Appena mi zittì mi lasciò andare ed estrasse una spada dalla cinghia che portava sotto il mantello. Il fruscio si ripeté e la creatura che lo produceva si stava avvicinando sempre di più. E se prima camminava ora stava correndo e non appena uscì dalle fronde la vidi: era una sorta di cervo alto due metri con una coda da pavone, gli zoccoli da cavallo, il manto baio mentre la criniera era bionda. La sua particolarità più evidente era il palco che assomigliava ai rami di un albero rivolti in avanti. Quando si imbatté in noi impennò, ma non cercò di scappare come io pensai, bensì attaccò la misteriosa creatura che poco prima mi accompagnava. Io mi buttai a terra accanto ai cespugli e da lì potei osservare che alla creatura cadde il cappuccio e si rivelò un'elfa.

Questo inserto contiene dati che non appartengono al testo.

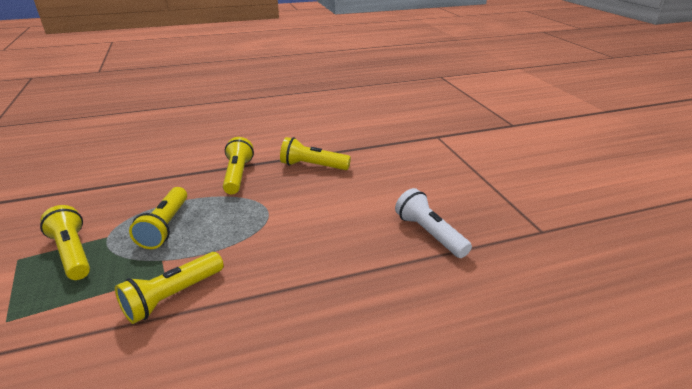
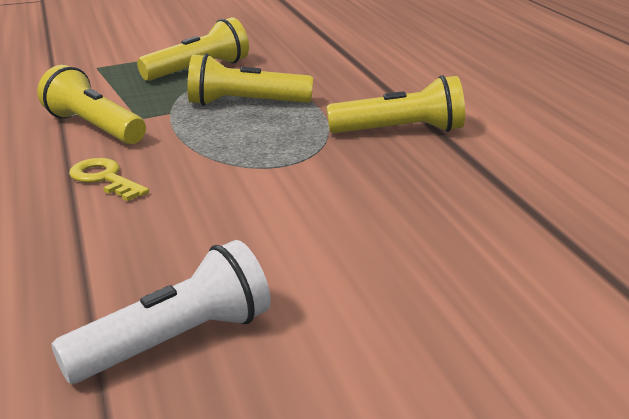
camera: 90 degrees right, 5 degrees down
yellow flashlight [280,137,351,170] -> none
none -> yellow key [69,158,149,201]

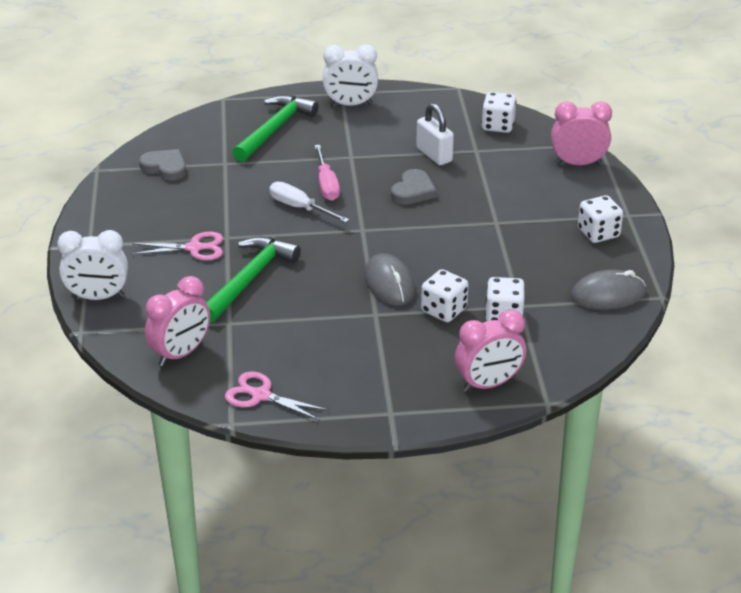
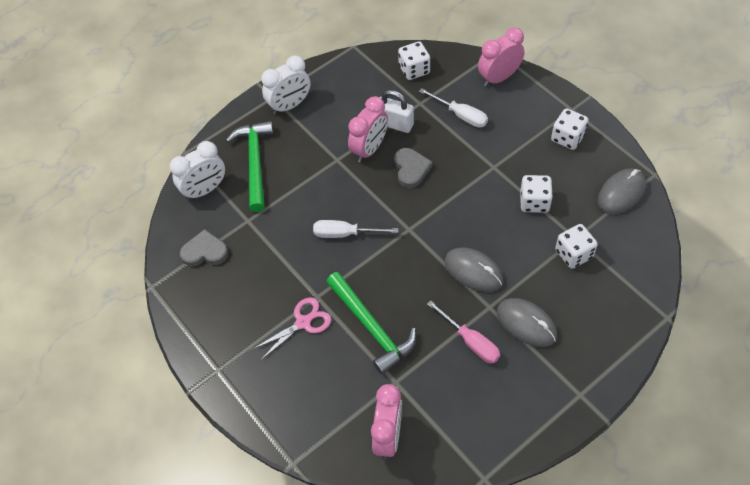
camera: 30 degrees left, 20 degrees up
white clock [57,230,128,300] -> white clock moved to [170,141,225,201]
green hammer [206,237,301,323] -> green hammer turned 150 degrees clockwise [326,272,416,375]
pink scissors [225,371,329,421] -> none
pink screwdriver [314,145,340,201] -> pink screwdriver moved to [427,300,500,364]
white dice [421,269,469,322] -> white dice moved to [520,175,553,213]
pink clock [455,310,526,392] -> pink clock moved to [348,96,388,163]
none -> white screwdriver [419,88,488,128]
none -> grey mouse [497,298,557,347]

L'elfa iniziò a distrarre il cervo cercando di proteggersi con la spada e schivando gli attacchi. Però il cervo la spinse più nel fitto della foresta allora l'elfa mi urlò di scappare e di andare lontano da lì. Così cominciai a correre nella direzione da cui era arrivato il cervo senza mai voltarmi. Con la nuova agilità che avevo acquisito non mi fu difficile allontanarmi e quindi mi voltai per controllare che il cervo non mi avesse seguito. Sfortunatamente, proprio nell'atto di girarmi, inciampai in una radice e iniziai a rotolare giù per una discesa, ovviamente sempre sbattendo contro i cespugli e le altre cose che c'erano lungo la strada, perciò persi i sensi.